Once I did a post that was almost nothing but the covers of fabulous vintage mysteries and a list of some of my favorite vintage authors. And that post was in response to a question asked by Sabine on an earlier post about being interviewed by the fabulous and hilarious Rachel X Russell.
So I’m dedicating today’s post to Elisabeth Grace Foley, who spoke up in the comments to recommend the nineteenth-century authors Anna Katherine Green and Melville Davisson Post.
I already knew about Green—although I had not read her (shame on me)—but Davisson Post’s name was a new one. So I immediately ran out and bought Uncle Abner, Master of Mysteries: A Collection of Classic Detective Stories.
But first I had the following conversation with my husband:
Me: Uncle Abner? Are you kidding me? The cartoon character?
My husband: I don’t think it was a cartoon about mysteries.
Me: So this Davisson Post had a whole other double life—how brilliant is that?
My husband: Except Davisson Post was apparently born in 1869, and the L’il Abner cartoon ran until the 1970s.
Me: Holy crap! Talk about longevity!
Eventually he convinced me that Uncle Abner and L’il Abner were not the same character. And I started reading the mysteries.
Oh, so wonderful. . .
-
Doomdorf
Anyone who can invent a name like Doomdorf has me on their side automatically. Now I’m in a terrible quandary because I desperately want to write a ghost story about a house called Doomdorf, but that name is already taken.
Watch for a novel called Dorfdoom.
-
Historical setting
Davisson Post was born only a few years after the end of the Civil War and lived his life in the back hills of Virginia, the land he knew so well and about which he wrote so vividly.
His characters and stories ring true to life because they’re filled to the brim with details, habits, etiquette, and assumptions that could only possibly work in a world shaped entirely around them.

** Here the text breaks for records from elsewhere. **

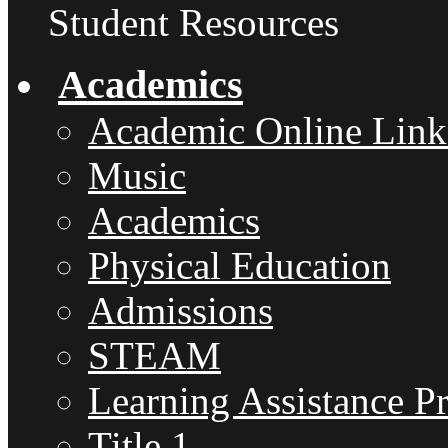
Student Resources
Academics
Academic Online Link
Music
Academics
Physical Education
Admissions
STEAM
Learning Assistance P
Title 1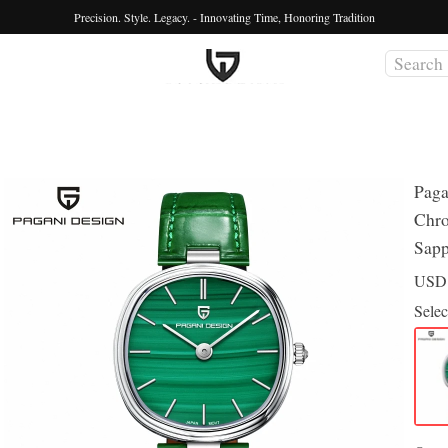
Precision. Style. Legacy. - Innovating Time, Honoring Tradition
Pag
Chro
Sapp
US
Selec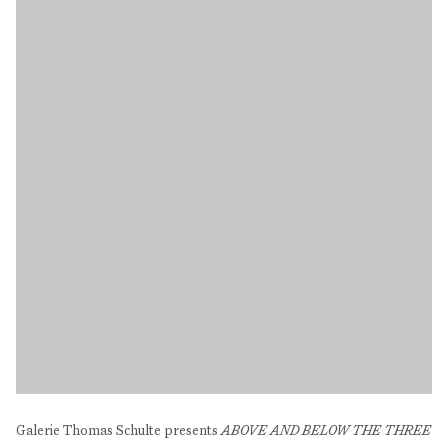
Galerie Thomas Schulte presents
ABOVE AND BELOW THE THREE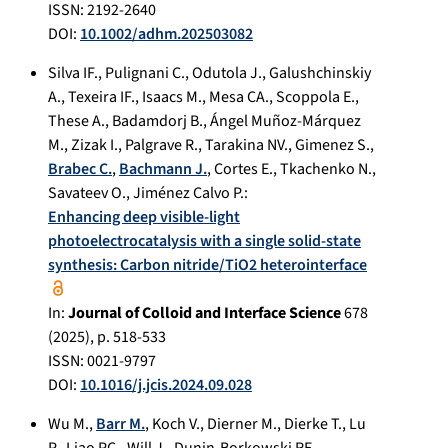
ISSN: 2192-2640
DOI:
10.1002/adhm.202503082
Silva IF.
,
Pulignani C.
,
Odutola J.
,
Galushchinskiy
A.
,
Texeira IF.
,
Isaacs M.
,
Mesa CA.
,
Scoppola E.
,
These A.
,
Badamdorj B.
,
Ángel Muñoz-Márquez
M.
,
Zizak I.
,
Palgrave R.
,
Tarakina NV.
,
Gimenez S.
,
Brabec C.
,
Bachmann J.
,
Cortes E.
,
Tkachenko N.
,
Savateev O.
,
Jiménez Calvo P.
:
Enhancing deep visible-light
photoelectrocatalysis with a single solid-state
synthesis: Carbon nitride/TiO2 heterointerface
In:
Journal of Colloid and Interface Science
678
(
2025
), p.
518-533
ISSN: 0021-9797
DOI:
10.1016/j.jcis.2024.09.028
Wu M.
,
Barr M.
,
Koch V.
,
Dierner M.
,
Dierke T.
,
Lu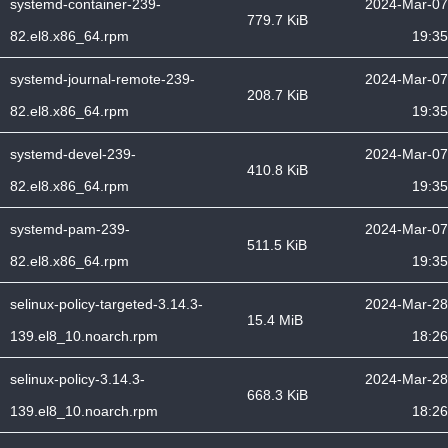
systemd-container-239-
2024-Mar-07
779.7 KiB
82.el8.x86_64.rpm
19:35
systemd-journal-remote-239-
2024-Mar-07
208.7 KiB
82.el8.x86_64.rpm
19:35
systemd-devel-239-
2024-Mar-07
410.8 KiB
82.el8.x86_64.rpm
19:35
systemd-pam-239-
2024-Mar-07
511.5 KiB
82.el8.x86_64.rpm
19:35
selinux-policy-targeted-3.14.3-
2024-Mar-28
15.4 MiB
139.el8_10.noarch.rpm
18:26
selinux-policy-3.14.3-
2024-Mar-28
668.3 KiB
139.el8_10.noarch.rpm
18:26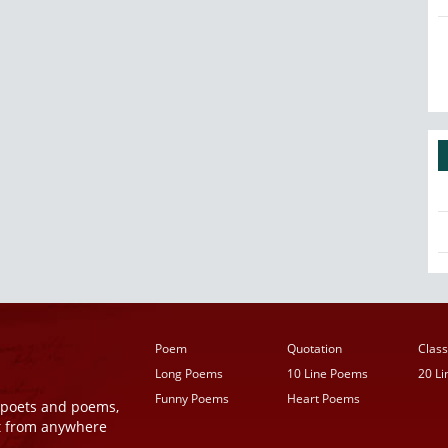
Poem
Quotation
Class
Long Poems
10 Line Poems
20 L
Funny Poems
Heart Poems
r poets and poems,
t from anywhere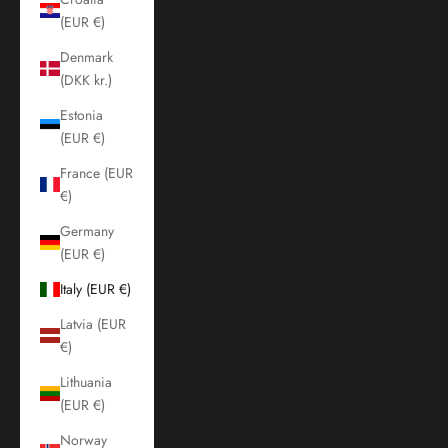
(EUR €)
Denmark
(DKK kr.)
Estonia
(EUR €)
France (EUR
€)
Germany
(EUR €)
Italy (EUR €)
Latvia (EUR
€)
Lithuania
(EUR €)
Norway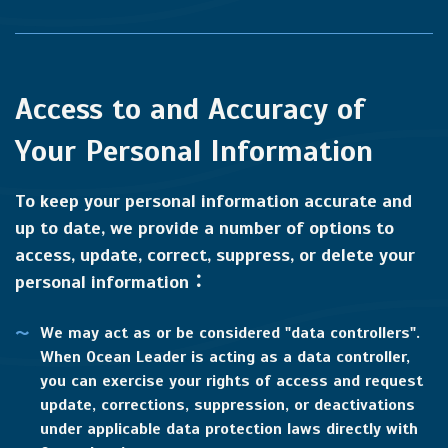
Access to and Accuracy of
Your Personal Information
To keep your personal information accurate and
up to date, we provide a number of options to
access, update, correct, suppress, or delete your
personal information：
We may act as or be considered "data controllers".
When Ocean Leader is acting as a data controller,
you can exercise your rights of access and request
update, corrections, suppression, or deactivations
under applicable data protection laws directly with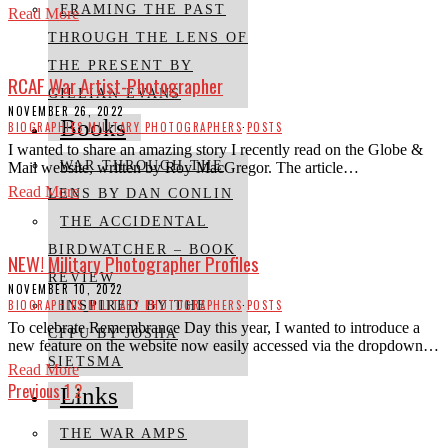
FRAMING THE PAST
Read More
THROUGH THE LENS OF
THE PRESENT BY
RCAF War Artist-Photographer
GILLIAN EVANS
NOVEMBER 26, 2022
Books
BIOGRAPHIES
·
MILITARY PHOTOGRAPHERS
·
POSTS
I wanted to share an amazing story I recently read on the Globe &
WAR THROUGH THE
Mail website, written by Roy MacGregor. The article…
Read More
LENS BY DAN CONLIN
THE ACCIDENTAL
BIRDWATCHER – BOOK
NEW! Military Photographer Profiles
REVIEW
NOVEMBER 10, 2022
BIOGRAPHIES
·
MILITARY PHOTOGRAPHERS
·
POSTS
INSPIRED BY THE
To celebrate Remembrance Day this year, I wanted to introduce a
CFPU BY JOSHA
new feature on the website now easily accessed via the dropdown…
SIETSMA
Read More
Previous
1
2
Links
THE WAR AMPS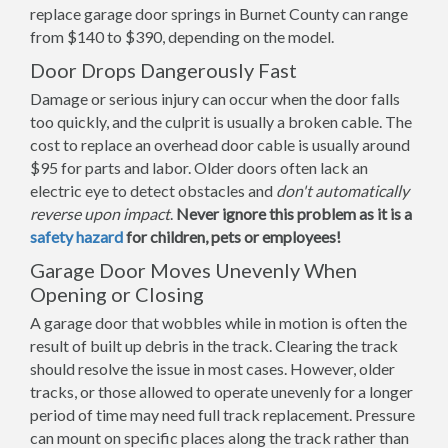
replace garage door springs in Burnet County can range
from $140 to $390, depending on the model.
Door Drops Dangerously Fast
Damage or serious injury can occur when the door falls
too quickly, and the culprit is usually a broken cable. The
cost to replace an overhead door cable is usually around
$95 for parts and labor. Older doors often lack an
electric eye to detect obstacles and
don't automatically
reverse upon impact
.
Never ignore this problem as it is a
safety hazard
for children, pets or employees!
Garage Door Moves Unevenly When
Opening or Closing
A garage door that wobbles while in motion is often the
result of built up debris in the track. Clearing the track
should resolve the issue in most cases. However, older
tracks, or those allowed to operate unevenly for a longer
period of time may need full track replacement. Pressure
can mount on specific places along the track rather than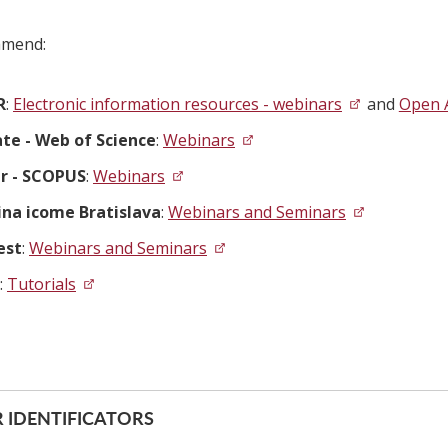
mend:
R
:
Electronic information resources - webinars
and
Open 
ate - Web of Science
:
Webinars
er - SCOPUS
:
Webinars
ina icome Bratislava
:
Webinars and Seminars
est
:
Webinars and Seminars
:
Tutorials
 IDENTIFICATORS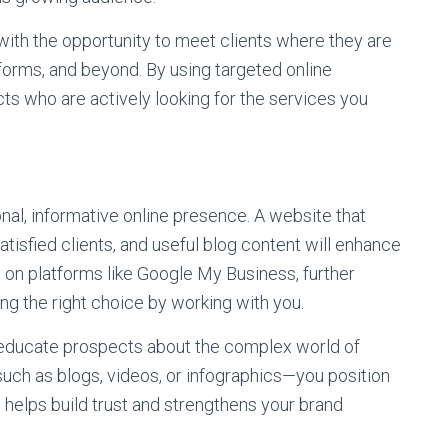
with the opportunity to meet clients where they are
forms, and beyond. By using targeted online
ts who are actively looking for the services you
al, informative online presence. A website that
atisfied clients, and useful blog content will enhance
ws on platforms like Google My Business, further
ing the right choice by working with you.
o educate prospects about the complex world of
uch as blogs, videos, or infographics—you position
helps build trust and strengthens your brand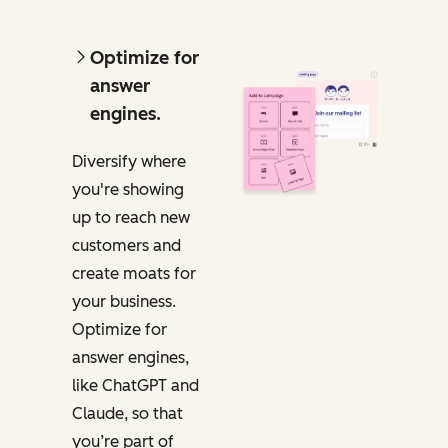
Optimize for
answer
engines.
Diversify where
you're showing
up to reach new
customers and
create moats for
your business.
Optimize for
answer engines,
like ChatGPT and
Claude,
so that
you’re part of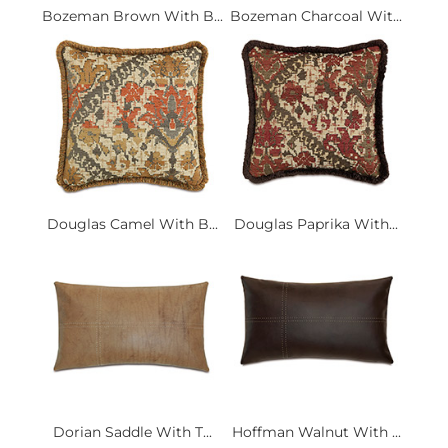
Bozeman Brown With B...
Bozeman Charcoal Wit...
Douglas Camel With B...
Douglas Paprika With...
Dorian Saddle With T...
Hoffman Walnut With ...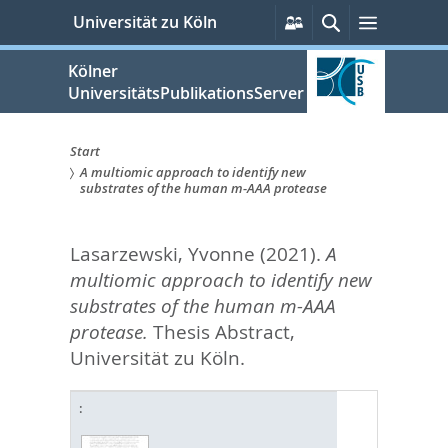
zum
Persönliche
Suche
Menü
Universität zu Köln
Services
Inhalt
springen
Kölner
UniversitätsPublikationsServer
Start
A multiomic approach to identify new
Sie
substrates of the human m-AAA protease
sind
Lasarzewski, Yvonne
(2021).
A
hier:
multiomic approach to identify new
substrates of the human m-AAA
protease.
Thesis Abstract,
Universität zu Köln.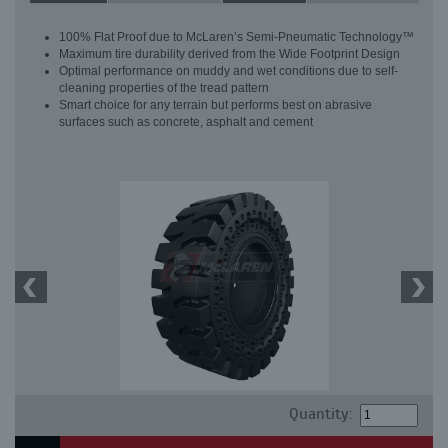
100% Flat Proof due to McLaren’s Semi-Pneumatic Technology™
Maximum tire durability derived from the Wide Footprint Design
Optimal performance on muddy and wet conditions due to self-
cleaning properties of the tread pattern
Smart choice for any terrain but performs best on abrasive
surfaces such as concrete, asphalt and cement
Quantity:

When Uncle Abner and the boy-narrator ride through snow falling like great, grey, almost-sinister objects to cling to the branches of trees until they break, and they come upon a dilapidated old mansion with a single light burning, and they bang the knocker. . .the reader is not surprised that their reply is a gun report and splinters of wood flying through the door around them.
We are purely delighted—here, indeed, is a mystery worth investigating!
And when the narrator refers casually to the “disastrous failure of Prince Charles Edward Stuart to set up his kingdom in Scotland,” resulting in an influx of Scottish settlers in these Virginia hills whose ways and by-words Uncle Abner must understand in order to bring justice to a girl being married off against her will. . .again we are not surprised.
Because Davisson Post speaks with such utter, detailed authority of his material, we are on the edge of our seats to learn what terrible secrets might lie hidden among these expatriates so far from home!
And when the countryside teems with haggard women plaiting thorns to hide the wounds on their hands, and mortgages that can bought with gold coins in order to be forgiven, and insane old men who laugh demonically over having murdered abolitionists who would steal away their slaves. . .then we know we are not in our modern, automated, technological world at all.
We are in Davisson Post country.
-
Punch lines
But what makes Davisson Post’s stories live on indelibly in the reader’s mind is not even all this—although we might think this would be enough.
It is that each story ends on its punch line.
And then stops.
This is high art, my friends. This is the perfect design for which we each, in our many and various approaches to storytelling, are always seeking.
-
Literary wisdom
It is a law of the story-teller’s art that they do not tell a story. It is the listener who tells it. The story-teller does but provide them with the stimuli.
—Melville Davisson Post, “The Doomdorf Mystery”If you study these lines long enough and hard enough, you’ll learn from them everything you’ll ever need to know about creating literature.